Il pur imponente ma morente cavallo bronzeo di Francesco Messina davanti alla sede nazionale della Rai ha travolto quella che doveva essere l’alleanza per l’alternativa al governo Meloni: il famoso campo largo esteso nella immaginazione dalla Schlein a Conte, da Renzi a Fratoianni, da Calenda a Bonelli. Dal rinnovo del consiglio d’amministrazione dell’azienda radiotelevisiva di Stato è uscito piuttosto il “controcampo” del felice titolo del manifesto.

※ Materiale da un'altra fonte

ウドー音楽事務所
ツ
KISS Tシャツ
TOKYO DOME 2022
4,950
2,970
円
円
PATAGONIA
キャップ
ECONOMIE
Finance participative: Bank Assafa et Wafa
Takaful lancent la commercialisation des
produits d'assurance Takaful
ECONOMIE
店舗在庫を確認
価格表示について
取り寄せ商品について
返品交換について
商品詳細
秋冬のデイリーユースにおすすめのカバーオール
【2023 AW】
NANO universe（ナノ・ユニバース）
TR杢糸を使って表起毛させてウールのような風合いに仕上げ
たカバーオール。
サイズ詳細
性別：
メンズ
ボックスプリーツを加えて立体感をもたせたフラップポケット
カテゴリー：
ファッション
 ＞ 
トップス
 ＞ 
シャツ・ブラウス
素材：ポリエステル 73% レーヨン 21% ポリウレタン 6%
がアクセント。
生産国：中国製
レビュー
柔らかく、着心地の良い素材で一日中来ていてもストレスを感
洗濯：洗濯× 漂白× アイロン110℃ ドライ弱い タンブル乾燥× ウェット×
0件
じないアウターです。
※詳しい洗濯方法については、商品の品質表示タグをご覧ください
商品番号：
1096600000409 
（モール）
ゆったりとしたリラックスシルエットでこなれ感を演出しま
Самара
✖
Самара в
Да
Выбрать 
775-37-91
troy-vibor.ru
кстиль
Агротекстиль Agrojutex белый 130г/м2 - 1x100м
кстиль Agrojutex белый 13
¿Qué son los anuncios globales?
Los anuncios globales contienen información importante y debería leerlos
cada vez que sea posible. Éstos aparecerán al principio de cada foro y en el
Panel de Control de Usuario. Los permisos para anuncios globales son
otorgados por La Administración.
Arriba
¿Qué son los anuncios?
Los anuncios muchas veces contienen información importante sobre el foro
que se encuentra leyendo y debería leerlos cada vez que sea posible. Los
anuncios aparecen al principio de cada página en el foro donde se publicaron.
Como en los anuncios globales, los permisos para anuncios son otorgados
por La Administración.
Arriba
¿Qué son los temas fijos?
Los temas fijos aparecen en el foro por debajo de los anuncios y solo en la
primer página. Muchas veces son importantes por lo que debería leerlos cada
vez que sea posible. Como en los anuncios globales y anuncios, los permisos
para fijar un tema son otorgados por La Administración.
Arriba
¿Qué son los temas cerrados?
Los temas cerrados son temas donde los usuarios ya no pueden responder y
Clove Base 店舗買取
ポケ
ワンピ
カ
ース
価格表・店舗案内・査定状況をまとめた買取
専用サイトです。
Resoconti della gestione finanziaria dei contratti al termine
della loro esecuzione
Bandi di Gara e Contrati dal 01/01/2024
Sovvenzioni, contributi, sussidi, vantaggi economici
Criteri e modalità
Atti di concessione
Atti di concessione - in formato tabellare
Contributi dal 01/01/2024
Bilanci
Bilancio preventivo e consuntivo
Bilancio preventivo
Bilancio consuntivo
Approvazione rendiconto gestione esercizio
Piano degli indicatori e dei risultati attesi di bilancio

Di largo è rimasto solo “il solco”, come ha titolato Il Foglio, creatosi in quel campo con la rottura fra la Schlein, Renzi e Calenda da una parte e Conte, Fratoianni e Bonelli dall’altra. I primi ritiratisi metaforicamente sull’Aventino, già sfortunato di suo nella storia, per non partecipare alla spartizione dei posti -oggi nel consiglio d’amministrazione e domani nei piani sottostanti della Rai – e gli altri corsi alle votazioni parlamentari per prendersi la loro rappresentanza, in una lottizzazione che poi si diramerà nelle testate giornalistiche e nelle postazioni amministrative.
Schlein è comparsa nel tabellone della Camera solo per la sua assenza digitata rigorosamemte in rosso. Conte ha votato regolarmente per confermare nel nuovo consiglio d’amministrazione il “suo” fidato avvocato Di Majo, da non confondere naturalmente con l’omonimo ex presidente delle 5 Stelle, ex vice presidente del Consiglio, ex ministro andatosene dal movimento e oggi di casa tra il Golfo Persico, Bruxelles e New York per conto dell’Unione Europea.

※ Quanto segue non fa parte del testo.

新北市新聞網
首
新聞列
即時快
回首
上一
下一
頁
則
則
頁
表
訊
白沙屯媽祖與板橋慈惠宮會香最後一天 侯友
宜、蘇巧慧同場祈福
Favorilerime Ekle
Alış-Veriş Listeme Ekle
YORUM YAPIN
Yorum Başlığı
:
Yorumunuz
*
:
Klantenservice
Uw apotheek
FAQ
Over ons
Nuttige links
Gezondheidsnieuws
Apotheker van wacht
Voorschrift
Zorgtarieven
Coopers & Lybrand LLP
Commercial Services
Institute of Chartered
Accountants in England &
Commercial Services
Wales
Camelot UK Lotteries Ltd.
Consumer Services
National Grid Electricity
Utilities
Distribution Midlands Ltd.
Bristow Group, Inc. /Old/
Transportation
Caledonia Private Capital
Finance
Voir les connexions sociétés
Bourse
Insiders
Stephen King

“Un idillio già finito”, ha scritto della Schlein e di Conte sul Corriere della Sera Roberto Gressi. Ma è davvero mai esistito?, ci sarebbe da chiedersi, nonostante le tante fotografie che li hanno ripresi festosamemte insieme, l’ultima bevendo birra. E nonostante gli accordi locali dai quali Conte è riuscito a strappare alla segretaria del Pd anche la prima e unica regione guidata da un grillino, o come altro si debba o possa chiamare nel casino, a dir poco, che è scoppiato nel movimento con lo scontro diretto, a base anche di posta elettronica certificata e carte quasi bollate, fra gli stessi Conte e Grillo. Alludevo naturalmente alla Sardegna, la cui presidente è la pentastellata Alessandra Todde.

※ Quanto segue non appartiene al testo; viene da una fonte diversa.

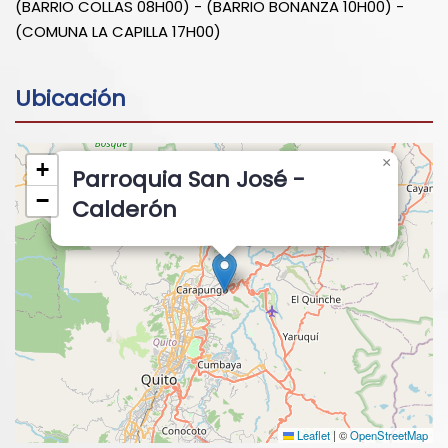
(BARRIO COLLAS 08H00) - (BARRIO BONANZA 10H00) -
(COMUNA LA CAPILLA 17H00)
Ubicación
×
+
Parroquia San José -
−
Calderón
Leaflet
|
©
OpenStreetMap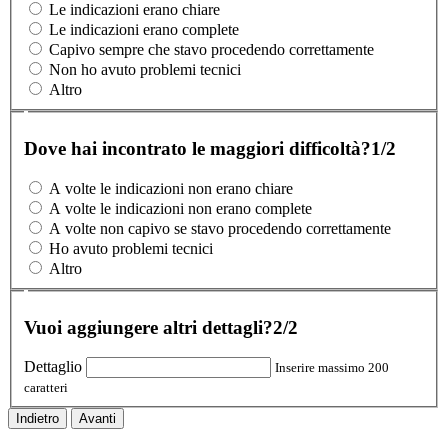
Le indicazioni erano chiare
Le indicazioni erano complete
Capivo sempre che stavo procedendo correttamente
Non ho avuto problemi tecnici
Altro
Dove hai incontrato le maggiori difficoltà?
1/2
A volte le indicazioni non erano chiare
A volte le indicazioni non erano complete
A volte non capivo se stavo procedendo correttamente
Ho avuto problemi tecnici
Altro
Vuoi aggiungere altri dettagli?
2/2
Dettaglio
Inserire massimo 200
caratteri
Indietro
Avanti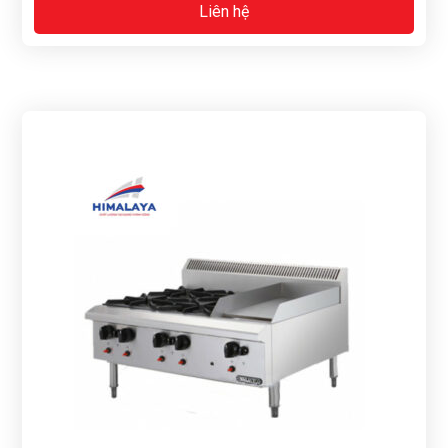
Liên hệ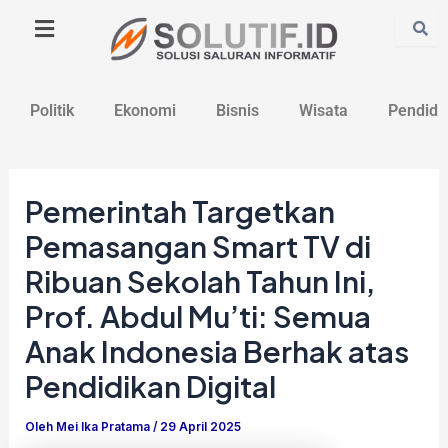
Lewati
Post
ke
navigation
konten
Politik
Ekonomi
Bisnis
Wisata
Pendidi
Pemerintah Targetkan
Pemasangan Smart TV di
Ribuan Sekolah Tahun Ini,
Prof. Abdul Mu’ti: Semua
Anak Indonesia Berhak atas
Pendidikan Digital
Oleh
Mei Ika Pratama
/
29 April 2025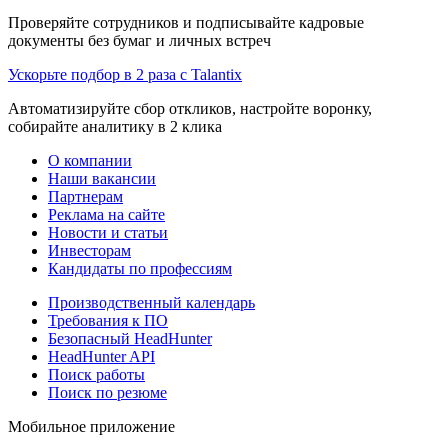
Проверяйте сотрудников и подписывайте кадровые
документы без бумаг и личных встреч
Ускорьте подбор в 2 раза с Talantix
Автоматизируйте сбор откликов, настройте воронку,
собирайте аналитику в 2 клика
О компании
Наши вакансии
Партнерам
Реклама на сайте
Новости и статьи
Инвесторам
Кандидаты по профессиям
Производственный календарь
Требования к ПО
Безопасный HeadHunter
HeadHunter API
Поиск работы
Поиск по резюме
Мобильное приложение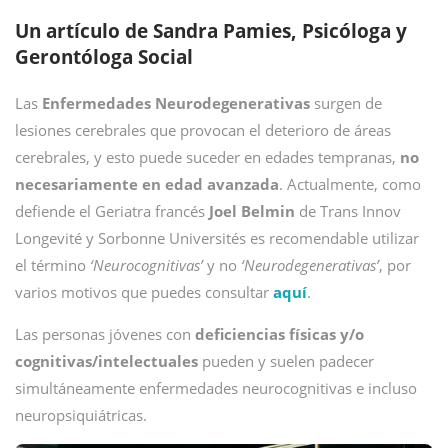
Un artículo de Sandra Pamies, Psicóloga y
Gerontóloga Social
Las
Enfermedades Neurodegenerativas
surgen de
lesiones cerebrales que provocan el deterioro de áreas
cerebrales, y esto puede suceder en edades tempranas,
no
necesariamente en edad avanzada
. Actualmente, como
defiende el Geriatra francés
Joel Belmin
de Trans Innov
Longevité y Sorbonne Universités es recomendable utilizar
el término
‘Neurocognitivas’
y no
‘Neurodegenerativas’
, por
varios motivos que puedes consultar
aquí
.
Las personas jóvenes con
deficiencias físicas y/o
cognitivas/intelectuales
pueden y suelen padecer
simultáneamente enfermedades neurocognitivas e incluso
neuropsiquiátricas.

La Rai, e i suoi risvolti di potere, vecchi quanto la storia dell’azienda, non certo creati dalla destra rapace di Giorgia Meloni attaccata dalle opposizioni, non sono l’unico motivo di contrasto nel cosiddetto o fantomatico ormai ex campo largo, fra una sinistra più o meno moderata- ravvisabile almeno in una parte del Pd, in Renzi e in Calenda rigorosamente separati e litigiosi per incompatibilità di carattere, diciamo così- e una sinistra radicale ravvisabile in Conte, nei socialisti -nominalmente- di Fratoianni e nei verdi di Bonelli. Una sinistra radicale con la quale Conte si è apparentato non a caso nel Parlamento europeo, votando insieme sulla politica estera e le guerre alle porte, a dir poco, dell’Europa. Se non ormai nei suoi stessi confini.